**DATA FOR THIS TASK:**
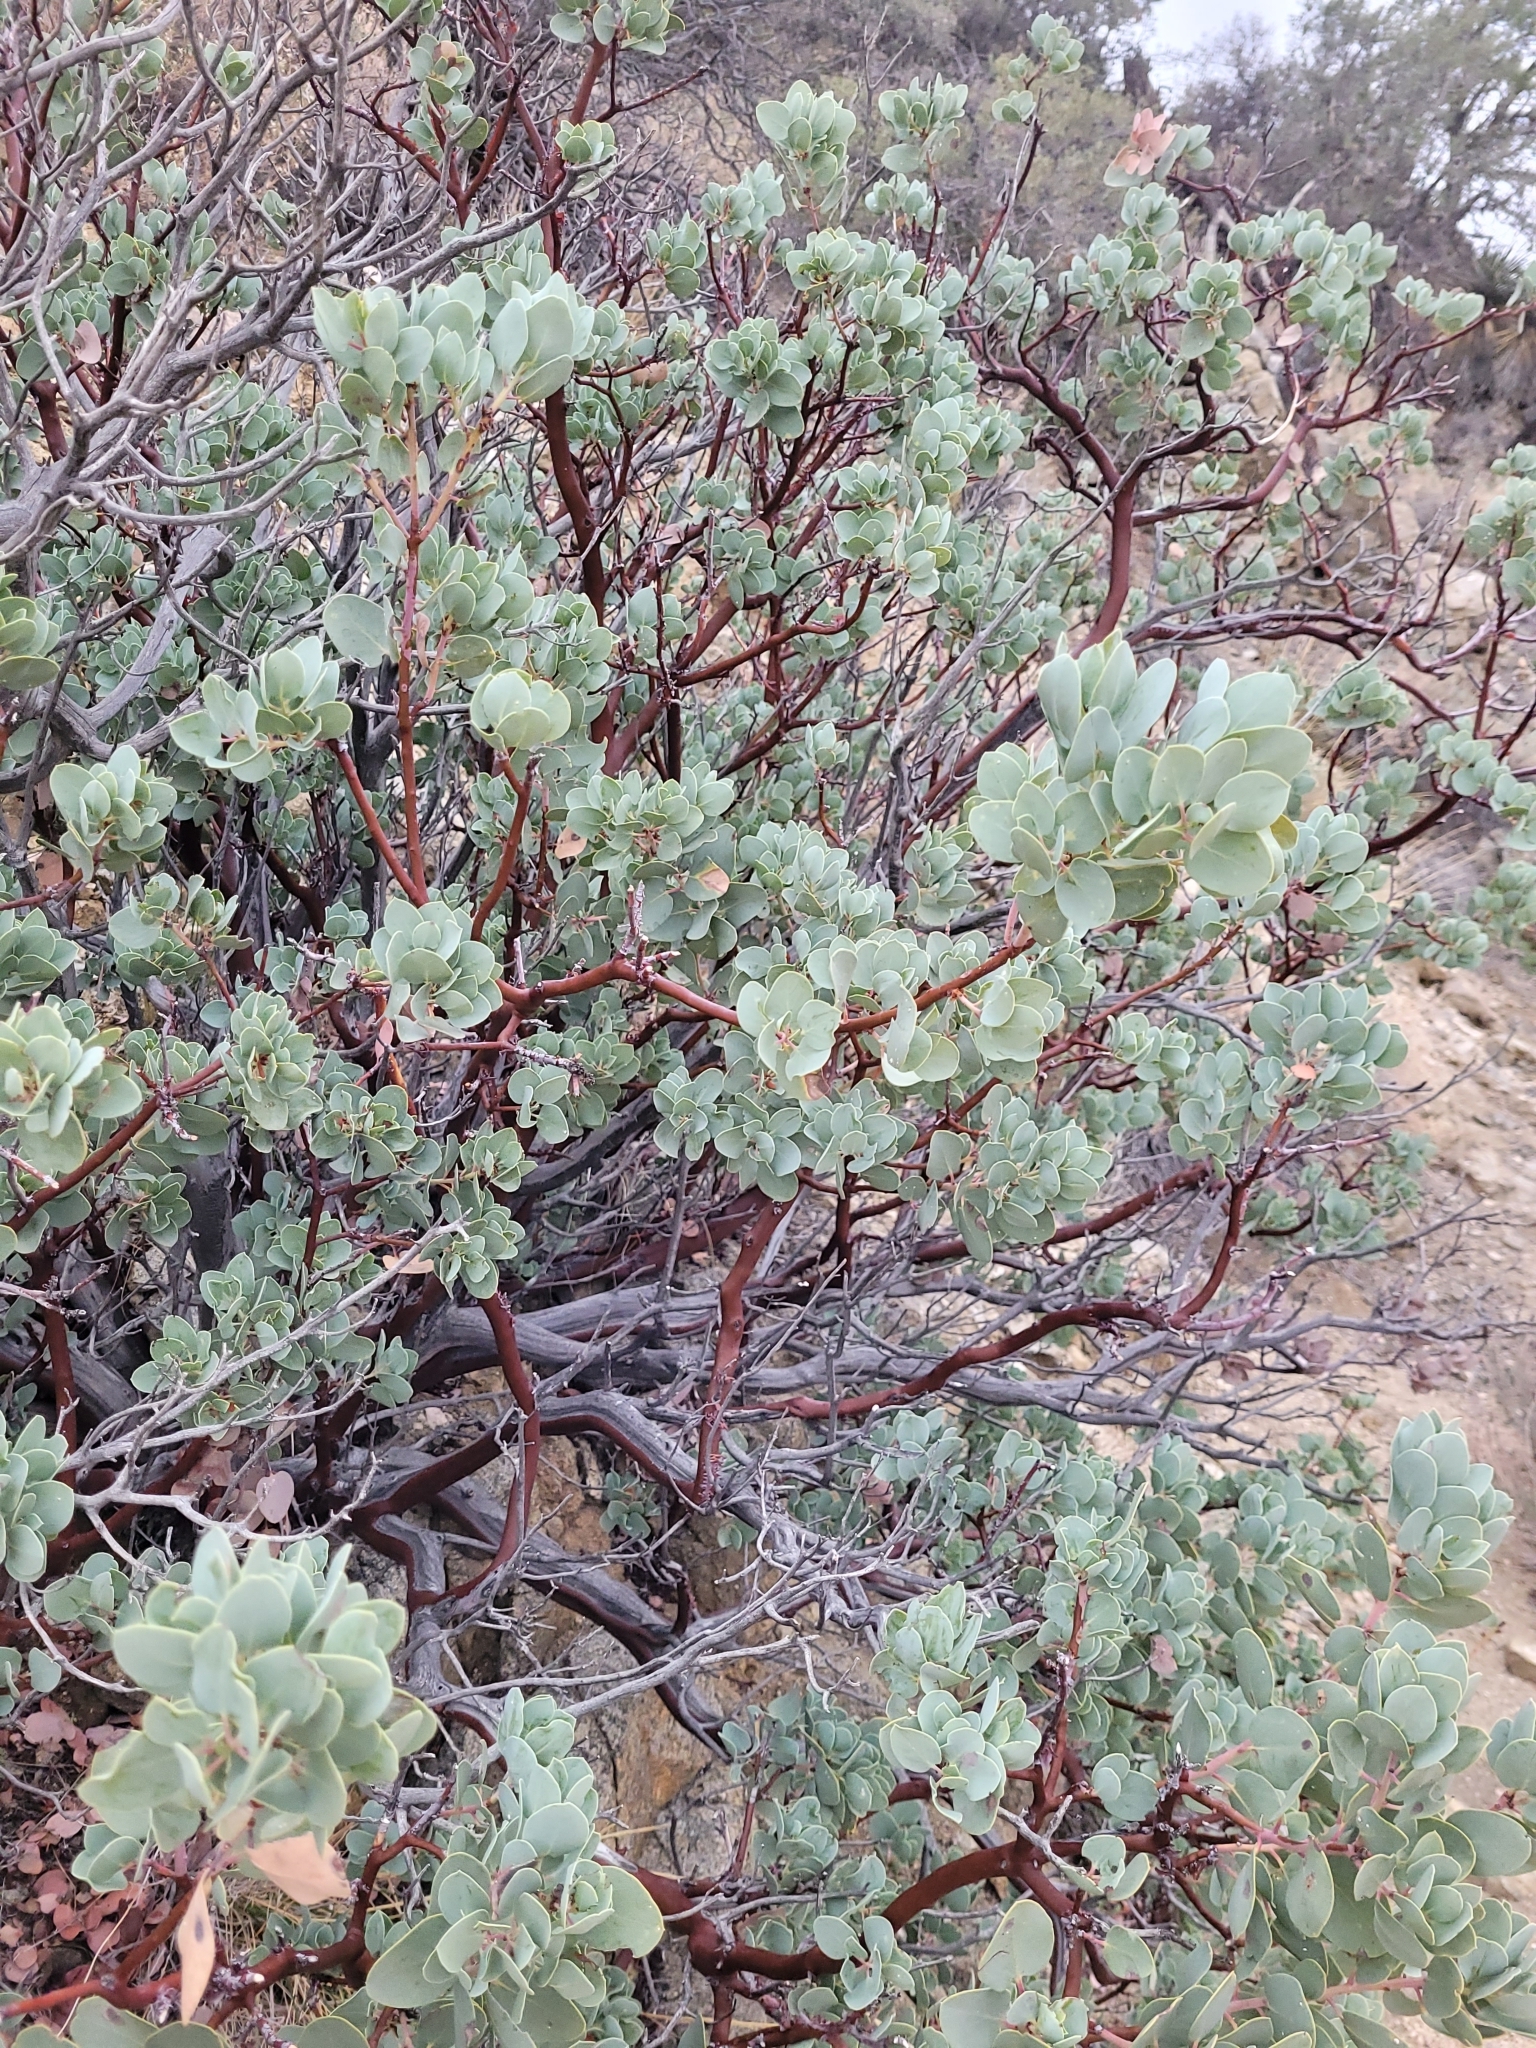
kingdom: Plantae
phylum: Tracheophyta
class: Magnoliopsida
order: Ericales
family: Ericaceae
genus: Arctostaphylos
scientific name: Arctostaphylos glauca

**WORK INSTRUCTIONS:** Rewrite every line of the material above as a numbered list, skipping blank lines and leaving out any picture.

**CORRECT ANSWER:**
1. kingdom: Plantae
2. phylum: Tracheophyta
3. class: Magnoliopsida
4. order: Ericales
5. family: Ericaceae
6. genus: Arctostaphylos
7. scientific name: Arctostaphylos glauca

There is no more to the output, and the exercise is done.